Let us begin with the summary of results. The following plot shows the various algorithms that have been optimized for the task of predicting survival during the Titanic disaster.
Based on this figure, the optimal prediction models are the support vector machine (SVM) algorithm for the parameters:
kernel - Radial basis function
gamma - 0.01
C = 1000.0
and the Majority Vote CLassifier (MVC) algorithm. Furthermore, I could tune the MVC to take into account probability of classification to yield better performance. It is likely that such a tuning would make this the best prediction model. Throughout all my experimentations with the algorithms, I have not been able to break beyond the mean prediction accuracy of 83% on the training set.
The survivability is overwhelmingly determined by age and gender with passenger class being also of minor influence. Children, women and the upper class had higher survival rates.
In this script, we predict the survivability in the Titanic disaster based on features such as gender, ticket class, family status etc. This is part of a kaggle competition.
- We load the test and training data sets from the kaggle website.
- Preprocessing of the data:
- Remove or impute NA values.
- Replace ordinal and nominal features with numerical values.
- Exploratory data analysis: What does the data look like? Form intuition!
- Train a machine learning algorithm.
- Test the algorithm.
- Try other algorithms and ways to improve them.
We are given a training data set and a test data set.
Test data set dimension - (418, 11)
Train data set dimension - (891, 12)
We have almost a 70-30 training to test data split. 68-32 split to be more precise.
Survival takes on binary values of 0 (die) or 1 (live) and shown as a function of the following features.
This is an enumeration of the passenger. However, it is not useful for prediction of survivability and will be dropped after preprocessing.
This column takes values of 0 (dead) and 1 (survived) values. There are no missing values in either the training and test sets.
This is an ordinal value that indicates the class of the passenger accomodation. I imagine, there would be a non-trivial correlation, with survival and this variable.
This is a categorical label that should be ignored. This column will be dropped since this cannot have a generalizable pattern.
Takes on values: male and female. No missing values for this category.
I imagine this is an important variable, since children would have a higher chance of being on the boats due to societal norms. However, this column has a lot of missing values for both the training (20%) and the test sets (20%).
This variable tells you the number of siblings or spouses aboard. It has no missing values.
This variable tells you the number of parents and children on the ship. There are no missing values.
Ticket number. This is a non-consequential variable and will be deleted in the preprocessing step.
The fare is a function of two variables that are taken account of: Point of the journey on which they got on (there were 3 steps) and cabin class. Since, this is already taken care of, I will not be using this column as well.
Not only would the cabin number most likely have a trivial effect, it also has a very high number of missing values. 77% for the training set and 78% of the test set. These columns will be deleted during the preprocessing step.
This variable tells us the point of embarkation: C = Cherbourg; Q = Queenstown; S = Southampton. I will also be deleting this variable as well.
I am extremely suspicious of the same proportion of missing values in the test and training data sets. How did that happen? This could lead to some confounding. More on this later.
In the training set, 19% of men survived while 74% of women survived.
In the test set, 0% of mean survived while 100% of women survived. This makes me severely question how the data was split into training and test data sets. To be honest, because of this, I do not believe that doing really well with the test data set is even possible.
In the training set, 63% of class 1, 47% of class 2 and 24% of class 3 people survived. In the test set, 47% of class 1, 32% of class 2 and 33% of class 3 people survived.
Using the random forest approach we find the importance of features.

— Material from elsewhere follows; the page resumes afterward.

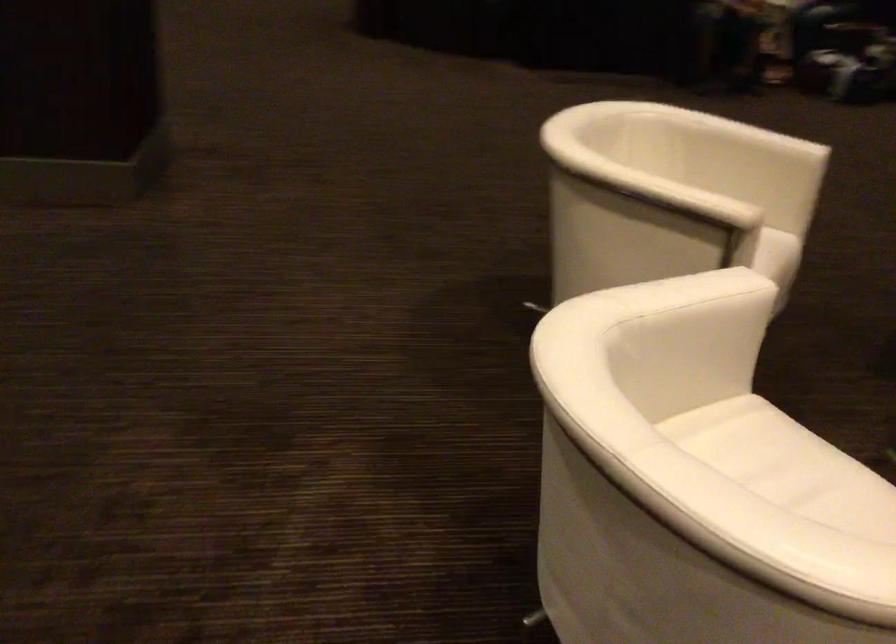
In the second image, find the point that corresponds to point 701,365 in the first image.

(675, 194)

The l1 norm regularization approach can also be used to look at the importance of features as well by checking the sparseness of the weight coefficients.

The sequential backward selection algorithm is a third approach to finding out the important features to select. Using intuitive ideas, however, I have already done the feature selection.


In the table below, we show the performance of each model on the test sets. Of course, this is a very rudimentary arrangement. For a careful appraisal of the training models, the training data set needs to be broken down further into a validation set and the training set. Then, based on the performance on the validation set, we can pick the superior model and apply it to the test dataset. We will utilize these subtlers method later.
Unsupervised data compression. Another non-linear variation is the kernel proncipal component analysis. PCA doesn't improve the performance. The features that I have kept already are optimal.
Supervised dimensionality reduction technique for maximum class separability. This leads to better performance of the codes and reduces overfitting.
With a few exceptions, LDA usually performs better than PCA. If a class contains a small number of samples, PCA according to A. M. Martinez performs better in the context of image recognition.
Here is a fantastic case for using cross-validation methods. Whereas previously Random Forests had the highest training score combined with the lowest test score, using cross-validation, we find that Random Forests perform the worst.
Support vector machines or Logistic regression are the best performers according to the cross-validation scores.

As can be seen in the following table, I was able to improve the performance of one of the algorithms using validation curves to tune the parameters. Playing with the maximum depth of Random Forest Classifier, I was able to improve its classification accuracy while avoiding overfitting. At the present moment, this algorithm with the parameters is the best classifier.
forest = RandomForestClassifier(criterion='entropy', n_estimators=10, max_depth=4, random_state=1, n_jobs=-1)
Using the grid search algorithm, we find further improvements to the SVC and Logistic regression algorithms.

The logistic regression variance decreased while the svm accuracy increased in addition to a decreament of variance.
Neither majority voting nor bagging seems to further improv performance. I have been unable to break the 83% mark in terms of performance.